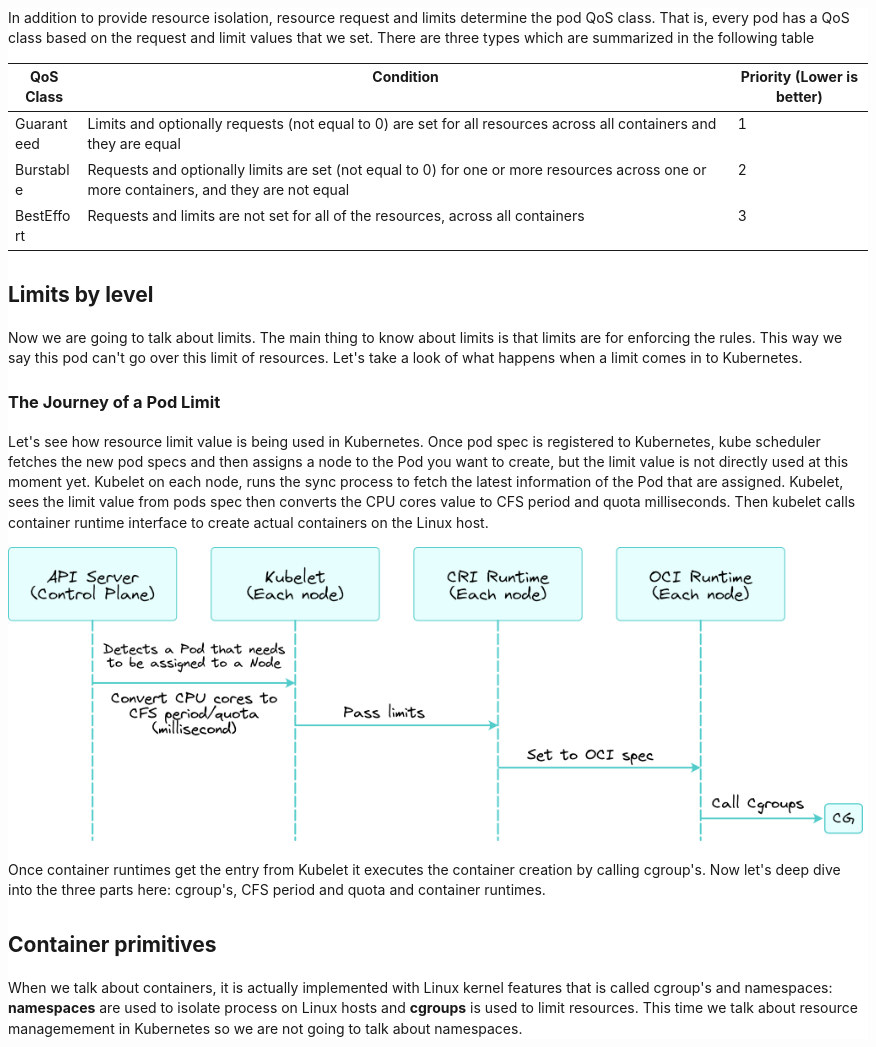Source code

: In addition to provide resource isolation, resource request and limits determine the pod QoS class. That is, every pod has a QoS class based on the request and limit values that we set. There are three types which are summarized in the following table

| **QoS Class** 	| **Condition**                                                                                                                           	| **Priority (Lower is better)** 	|
|---------------	|-----------------------------------------------------------------------------------------------------------------------------------------	|--------------------------------	|
| Guaranteed    	| Limits and optionally requests (not equal to 0) are set for all resources across all containers and they are equal                      	| 1                              	|
| Burstable     	| Requests and optionally limits are set (not equal to 0) for one or more resources across one or more containers, and they are not equal 	| 2                              	|
| BestEffort    	| Requests and limits are not set for all of the resources, across all containers                                                         	| 3                              	|


## Limits by level

Now we are going to talk about limits. The main thing to know about limits is that limits are for enforcing the rules. This way we say this pod can't go over this limit of resources. Let's take a look of what happens when a limit comes in to Kubernetes. 

### The Journey of a Pod Limit

Let's see how resource limit value is being used in Kubernetes. Once pod spec is registered to Kubernetes, kube scheduler fetches the new pod specs and then assigns a node to the Pod you want to create, but the limit value is not directly used at this moment yet. Kubelet on each node, runs the sync process to fetch the latest information of the Pod that are assigned. Kubelet, sees the limit value from pods spec then converts the CPU cores value to CFS period and quota milliseconds. Then kubelet calls container runtime interface to create actual containers on the Linux host. 

![The journey of a limit!](./img/managing_computational_resources_limits_1.png#center "The journey of a limit")

Once container runtimes get the entry from Kubelet it executes the container creation by calling cgroup's. Now let's deep dive into the three parts here: cgroup's, CFS period and quota and container runtimes.


## Container primitives

When we talk about containers, it is actually implemented with Linux kernel features that is called cgroup's and namespaces: __namespaces__ are used to isolate process on Linux hosts and __cgroups__ is used to limit resources. This time we talk about resource managemement in Kubernetes so we are not going to talk about namespaces.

**INSTRUCTIONS FOR THE TASK**
Only the pictures are to be left out; print everything else in the listing exactly.

**OUTPUT FOR THIS EXERCISE**
Source code

: In addition to provide resource isolation, resource request and limits determine the pod QoS class. That is, every pod has a QoS class based on the request and limit values that we set. There are three types which are summarized in the following table

| **QoS Class** 	| **Condition**                                                                                                                           	| **Priority (Lower is better)** 	|
|---------------	|-----------------------------------------------------------------------------------------------------------------------------------------	|--------------------------------	|
| Guaranteed    	| Limits and optionally requests (not equal to 0) are set for all resources across all containers and they are equal                      	| 1                              	|
| Burstable     	| Requests and optionally limits are set (not equal to 0) for one or more resources across one or more containers, and they are not equal 	| 2                              	|
| BestEffort    	| Requests and limits are not set for all of the resources, across all containers                                                         	| 3                              	|


## Limits by level

Now we are going to talk about limits. The main thing to know about limits is that limits are for enforcing the rules. This way we say this pod can't go over this limit of resources. Let's take a look of what happens when a limit comes in to Kubernetes. 

### The Journey of a Pod Limit

Let's see how resource limit value is being used in Kubernetes. Once pod spec is registered to Kubernetes, kube scheduler fetches the new pod specs and then assigns a node to the Pod you want to create, but the limit value is not directly used at this moment yet. Kubelet on each node, runs the sync process to fetch the latest information of the Pod that are assigned. Kubelet, sees the limit value from pods spec then converts the CPU cores value to CFS period and quota milliseconds. Then kubelet calls container runtime interface to create actual containers on the Linux host. 

![The journey of a limit!](./img/managing_computational_resources_limits_1.png#center "The journey of a limit")

Once container runtimes get the entry from Kubelet it executes the container creation by calling cgroup's. Now let's deep dive into the three parts here: cgroup's, CFS period and quota and container runtimes.


## Container primitives

When we talk about containers, it is actually implemented with Linux kernel features that is called cgroup's and namespaces: __namespaces__ are used to isolate process on Linux hosts and __cgroups__ is used to limit resources. This time we talk about resource managemement in Kubernetes so we are not going to talk about namespaces.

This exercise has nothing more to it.